**Assignment:**
Restate the entries word for word, omitting nothing.

★ ★ ★ ★ ★ ★ ★

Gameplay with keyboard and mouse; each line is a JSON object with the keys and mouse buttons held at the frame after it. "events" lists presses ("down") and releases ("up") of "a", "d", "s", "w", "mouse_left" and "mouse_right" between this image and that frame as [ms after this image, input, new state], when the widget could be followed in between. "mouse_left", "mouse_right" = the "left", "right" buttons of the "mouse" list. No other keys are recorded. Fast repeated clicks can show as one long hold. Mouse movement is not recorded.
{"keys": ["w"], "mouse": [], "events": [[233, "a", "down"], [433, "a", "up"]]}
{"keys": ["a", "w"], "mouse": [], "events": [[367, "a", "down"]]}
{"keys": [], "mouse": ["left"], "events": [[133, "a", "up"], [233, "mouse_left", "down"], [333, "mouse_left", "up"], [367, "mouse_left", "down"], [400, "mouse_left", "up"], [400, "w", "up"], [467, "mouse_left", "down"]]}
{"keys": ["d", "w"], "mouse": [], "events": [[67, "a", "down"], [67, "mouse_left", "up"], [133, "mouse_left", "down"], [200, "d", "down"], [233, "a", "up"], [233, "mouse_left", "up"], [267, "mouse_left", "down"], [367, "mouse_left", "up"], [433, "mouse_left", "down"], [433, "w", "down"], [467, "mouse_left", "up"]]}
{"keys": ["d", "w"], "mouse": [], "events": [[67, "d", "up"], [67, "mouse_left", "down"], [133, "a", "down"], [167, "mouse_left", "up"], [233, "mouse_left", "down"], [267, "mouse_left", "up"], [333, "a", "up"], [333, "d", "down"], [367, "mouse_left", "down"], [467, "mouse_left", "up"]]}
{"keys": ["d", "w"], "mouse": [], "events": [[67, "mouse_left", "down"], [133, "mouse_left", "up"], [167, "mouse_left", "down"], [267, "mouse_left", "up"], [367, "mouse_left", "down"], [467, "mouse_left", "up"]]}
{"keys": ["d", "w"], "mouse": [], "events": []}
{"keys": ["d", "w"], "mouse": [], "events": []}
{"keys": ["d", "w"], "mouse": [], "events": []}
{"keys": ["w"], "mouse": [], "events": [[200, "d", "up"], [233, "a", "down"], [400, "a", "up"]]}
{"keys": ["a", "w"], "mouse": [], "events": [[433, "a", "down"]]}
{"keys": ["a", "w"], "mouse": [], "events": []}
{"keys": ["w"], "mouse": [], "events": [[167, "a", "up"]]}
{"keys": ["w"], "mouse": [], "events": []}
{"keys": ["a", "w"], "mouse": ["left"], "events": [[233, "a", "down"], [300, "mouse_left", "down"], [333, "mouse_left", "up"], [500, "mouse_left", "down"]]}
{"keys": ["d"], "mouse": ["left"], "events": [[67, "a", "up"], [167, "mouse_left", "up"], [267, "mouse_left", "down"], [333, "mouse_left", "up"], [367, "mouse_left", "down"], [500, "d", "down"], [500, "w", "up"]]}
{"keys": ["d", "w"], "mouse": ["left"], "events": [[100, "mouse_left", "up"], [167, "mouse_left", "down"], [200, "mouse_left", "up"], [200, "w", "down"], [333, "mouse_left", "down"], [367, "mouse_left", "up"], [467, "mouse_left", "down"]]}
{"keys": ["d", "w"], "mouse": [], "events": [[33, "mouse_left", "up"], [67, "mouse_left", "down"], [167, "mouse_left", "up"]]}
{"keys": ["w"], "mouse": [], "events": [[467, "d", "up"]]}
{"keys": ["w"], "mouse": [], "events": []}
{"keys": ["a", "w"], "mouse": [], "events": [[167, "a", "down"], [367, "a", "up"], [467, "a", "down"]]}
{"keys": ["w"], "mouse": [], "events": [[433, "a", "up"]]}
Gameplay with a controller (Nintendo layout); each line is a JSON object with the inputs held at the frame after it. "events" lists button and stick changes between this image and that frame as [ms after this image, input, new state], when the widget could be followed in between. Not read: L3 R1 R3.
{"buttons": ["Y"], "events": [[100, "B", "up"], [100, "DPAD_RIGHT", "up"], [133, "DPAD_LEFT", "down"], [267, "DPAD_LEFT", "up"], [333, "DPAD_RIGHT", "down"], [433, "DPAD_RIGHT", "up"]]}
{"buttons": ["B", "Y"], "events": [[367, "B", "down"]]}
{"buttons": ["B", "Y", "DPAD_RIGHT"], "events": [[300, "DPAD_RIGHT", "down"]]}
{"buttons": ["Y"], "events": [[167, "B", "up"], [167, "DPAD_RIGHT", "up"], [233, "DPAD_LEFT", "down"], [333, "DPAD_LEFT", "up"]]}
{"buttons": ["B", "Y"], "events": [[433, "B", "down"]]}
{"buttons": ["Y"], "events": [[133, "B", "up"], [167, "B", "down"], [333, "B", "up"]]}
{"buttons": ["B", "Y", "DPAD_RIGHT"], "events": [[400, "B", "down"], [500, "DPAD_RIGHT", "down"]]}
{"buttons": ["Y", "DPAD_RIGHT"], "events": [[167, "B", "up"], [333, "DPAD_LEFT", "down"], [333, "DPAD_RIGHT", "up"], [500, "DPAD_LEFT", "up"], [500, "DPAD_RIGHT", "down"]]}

★ ★ ★ ★ ★ ★ ★

**The answer:**
Gameplay with keyboard and mouse; each line is a JSON object with the keys and mouse buttons held at the frame after it. "events" lists presses ("down") and releases ("up") of "a", "d", "s", "w", "mouse_left" and "mouse_right" between this image and that frame as [ms after this image, input, new state], when the widget could be followed in between. "mouse_left", "mouse_right" = the "left", "right" buttons of the "mouse" list. No other keys are recorded. Fast repeated clicks can show as one long hold. Mouse movement is not recorded.
{"keys": ["w"], "mouse": [], "events": [[233, "a", "down"], [433, "a", "up"]]}
{"keys": ["a", "w"], "mouse": [], "events": [[367, "a", "down"]]}
{"keys": [], "mouse": ["left"], "events": [[133, "a", "up"], [233, "mouse_left", "down"], [333, "mouse_left", "up"], [367, "mouse_left", "down"], [400, "mouse_left", "up"], [400, "w", "up"], [467, "mouse_left", "down"]]}
{"keys": ["d", "w"], "mouse": [], "events": [[67, "a", "down"], [67, "mouse_left", "up"], [133, "mouse_left", "down"], [200, "d", "down"], [233, "a", "up"], [233, "mouse_left", "up"], [267, "mouse_left", "down"], [367, "mouse_left", "up"], [433, "mouse_left", "down"], [433, "w", "down"], [467, "mouse_left", "up"]]}
{"keys": ["d", "w"], "mouse": [], "events": [[67, "d", "up"], [67, "mouse_left", "down"], [133, "a", "down"], [167, "mouse_left", "up"], [233, "mouse_left", "down"], [267, "mouse_left", "up"], [333, "a", "up"], [333, "d", "down"], [367, "mouse_left", "down"], [467, "mouse_left", "up"]]}
{"keys": ["d", "w"], "mouse": [], "events": [[67, "mouse_left", "down"], [133, "mouse_left", "up"], [167, "mouse_left", "down"], [267, "mouse_left", "up"], [367, "mouse_left", "down"], [467, "mouse_left", "up"]]}
{"keys": ["d", "w"], "mouse": [], "events": []}
{"keys": ["d", "w"], "mouse": [], "events": []}
{"keys": ["d", "w"], "mouse": [], "events": []}
{"keys": ["w"], "mouse": [], "events": [[200, "d", "up"], [233, "a", "down"], [400, "a", "up"]]}
{"keys": ["a", "w"], "mouse": [], "events": [[433, "a", "down"]]}
{"keys": ["a", "w"], "mouse": [], "events": []}
{"keys": ["w"], "mouse": [], "events": [[167, "a", "up"]]}
{"keys": ["w"], "mouse": [], "events": []}
{"keys": ["a", "w"], "mouse": ["left"], "events": [[233, "a", "down"], [300, "mouse_left", "down"], [333, "mouse_left", "up"], [500, "mouse_left", "down"]]}
{"keys": ["d"], "mouse": ["left"], "events": [[67, "a", "up"], [167, "mouse_left", "up"], [267, "mouse_left", "down"], [333, "mouse_left", "up"], [367, "mouse_left", "down"], [500, "d", "down"], [500, "w", "up"]]}
{"keys": ["d", "w"], "mouse": ["left"], "events": [[100, "mouse_left", "up"], [167, "mouse_left", "down"], [200, "mouse_left", "up"], [200, "w", "down"], [333, "mouse_left", "down"], [367, "mouse_left", "up"], [467, "mouse_left", "down"]]}
{"keys": ["d", "w"], "mouse": [], "events": [[33, "mouse_left", "up"], [67, "mouse_left", "down"], [167, "mouse_left", "up"]]}
{"keys": ["w"], "mouse": [], "events": [[467, "d", "up"]]}
{"keys": ["w"], "mouse": [], "events": []}
{"keys": ["a", "w"], "mouse": [], "events": [[167, "a", "down"], [367, "a", "up"], [467, "a", "down"]]}
{"keys": ["w"], "mouse": [], "events": [[433, "a", "up"]]}
Gameplay with a controller (Nintendo layout); each line is a JSON object with the inputs held at the frame after it. "events" lists button and stick changes between this image and that frame as [ms after this image, input, new state], when the widget could be followed in between. Not read: L3 R1 R3.
{"buttons": ["Y"], "events": [[100, "B", "up"], [100, "DPAD_RIGHT", "up"], [133, "DPAD_LEFT", "down"], [267, "DPAD_LEFT", "up"], [333, "DPAD_RIGHT", "down"], [433, "DPAD_RIGHT", "up"]]}
{"buttons": ["B", "Y"], "events": [[367, "B", "down"]]}
{"buttons": ["B", "Y", "DPAD_RIGHT"], "events": [[300, "DPAD_RIGHT", "down"]]}
{"buttons": ["Y"], "events": [[167, "B", "up"], [167, "DPAD_RIGHT", "up"], [233, "DPAD_LEFT", "down"], [333, "DPAD_LEFT", "up"]]}
{"buttons": ["B", "Y"], "events": [[433, "B", "down"]]}
{"buttons": ["Y"], "events": [[133, "B", "up"], [167, "B", "down"], [333, "B", "up"]]}
{"buttons": ["B", "Y", "DPAD_RIGHT"], "events": [[400, "B", "down"], [500, "DPAD_RIGHT", "down"]]}
{"buttons": ["Y", "DPAD_RIGHT"], "events": [[167, "B", "up"], [333, "DPAD_LEFT", "down"], [333, "DPAD_RIGHT", "up"], [500, "DPAD_LEFT", "up"], [500, "DPAD_RIGHT", "down"]]}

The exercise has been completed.